# Brinscombe, Blackdown Hills



## R&T (7 July 2013)

Hi
Long time lurker here, just plucked up the courage to register and post!
It looks like we will be moving to Brinscombe at the end of the summer complete with equine gang.
Any advice on the area would be much appreciated....
Whats the hacking like? How wet is the land/grazing in the winter?
Where do you get feed/bedding etc?
Good vets/farriers...any recommendations greatfully welcomed!

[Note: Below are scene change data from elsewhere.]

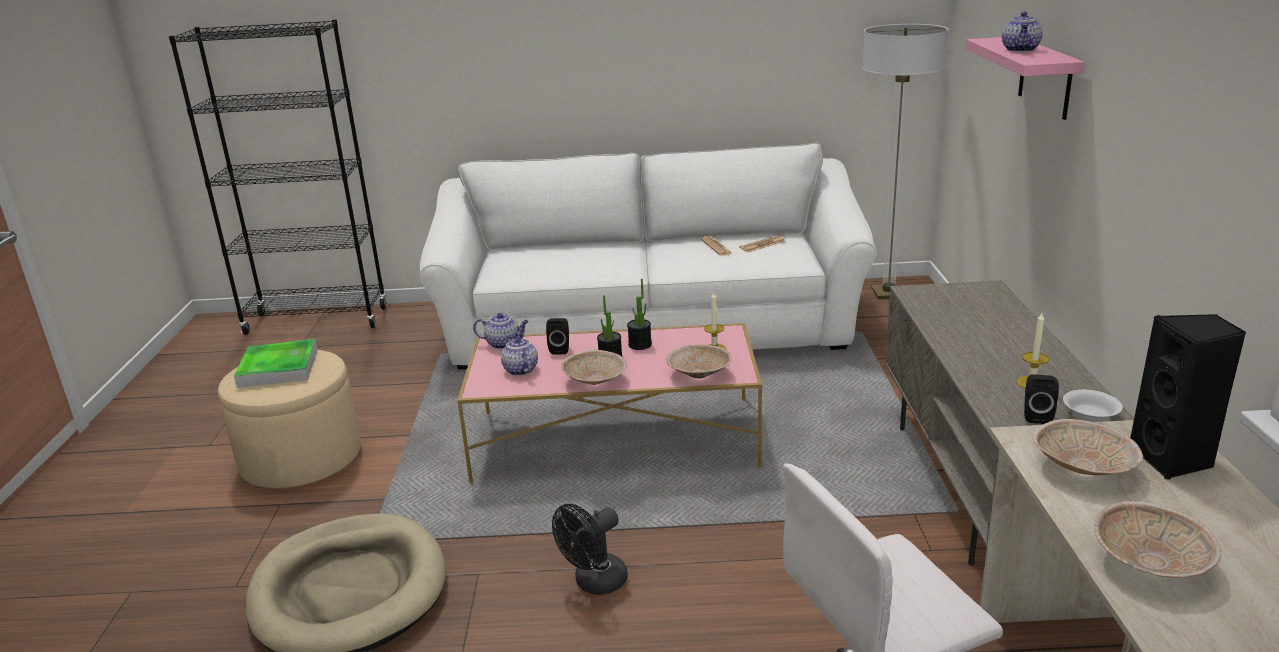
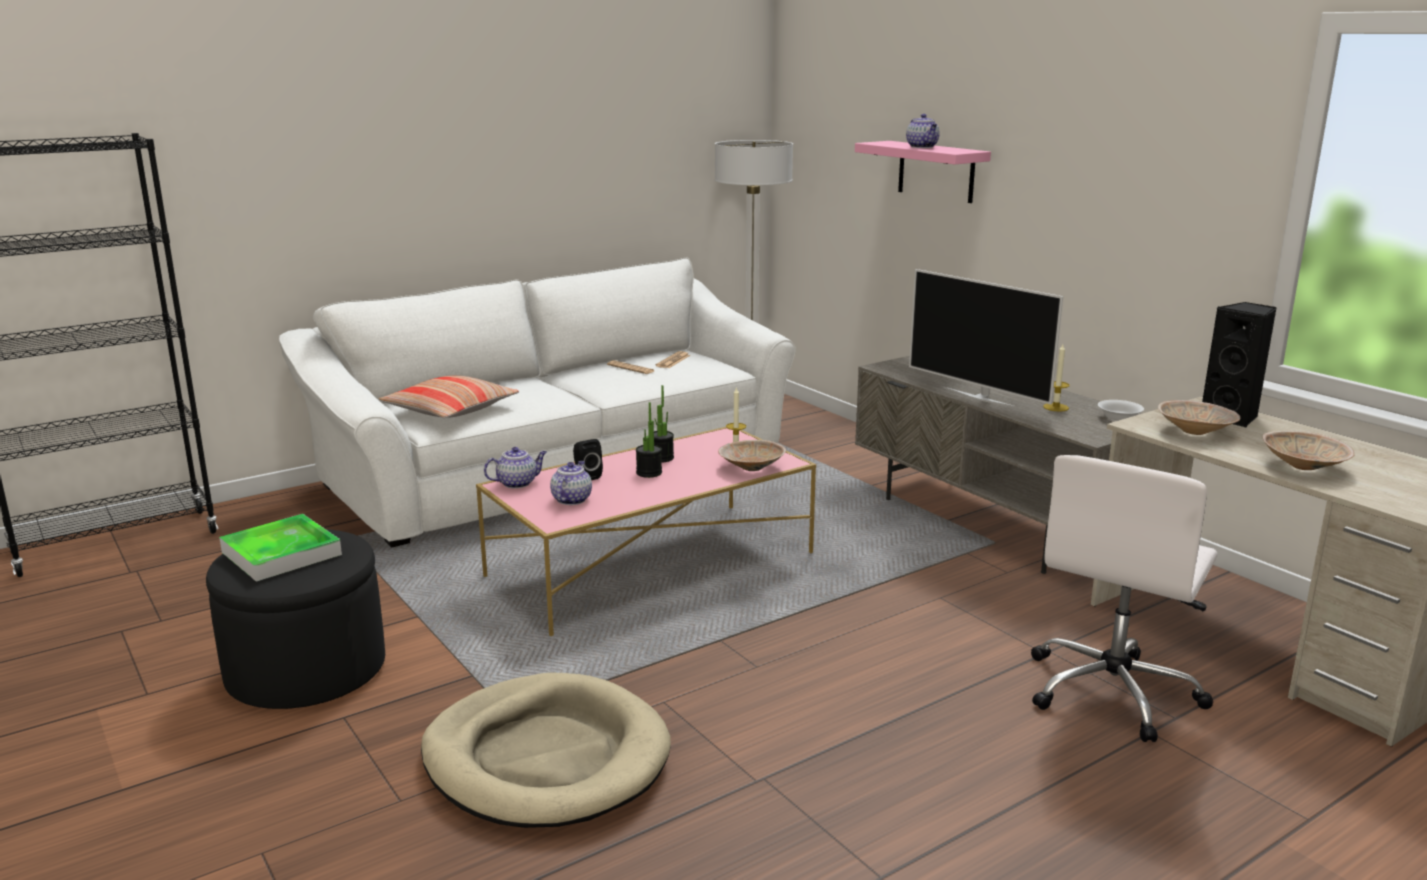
camera: 35 degrees left, 5 degrees down
(301, 458) = (306, 671): beige ottoman -> black ottoman
(520, 370) = (571, 499): teapot -> teapot turned 75 degrees clockwise
(528, 264) = (450, 410): none -> pillow
(594, 583) = (783, 673): black fan -> none
(595, 381) = (665, 492): beige bowl -> none
(962, 351) = (980, 397): none -> television
(1036, 416) = (1088, 425): black speaker -> none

Sorry for all the questions!
Thank you to all that reply


----------



## deepblue (10 July 2013)

Just checked back on my post....and realised I've been a right numpty....moving to Biscombe near Hemyock not Brinscombe!!
No wonder no replies!!!
Any helpful local greatly appreciated....cookies and cola to all replies


----------



## Bigrob34 (11 July 2013)

The 'go to' place in this part of the world for feed, bedding, chickens, colostrum etc is Mole Valley farmers. Anything more than that I can't help as your a bit far away from me


----------



## StormyGale (11 July 2013)

Hi deep blue I used to live there little bit further up the road now it's great hacking I have my farriers number who'd cover your area if u wanted ? And countrywide are also good for supplies in taunton not too far away


----------



## StormyGale (11 July 2013)

Where abouts are u moving I'm Buckland st Mary not too far from biscombe


----------



## deepblue (14 July 2013)

Thank you for taking time to reply Stormy Gale. Have pm'd you!


----------



## StormyGale (19 July 2013)

Did u get my reply deep blue it wwent a bit strange didn't want u to think I was ignoring u


----------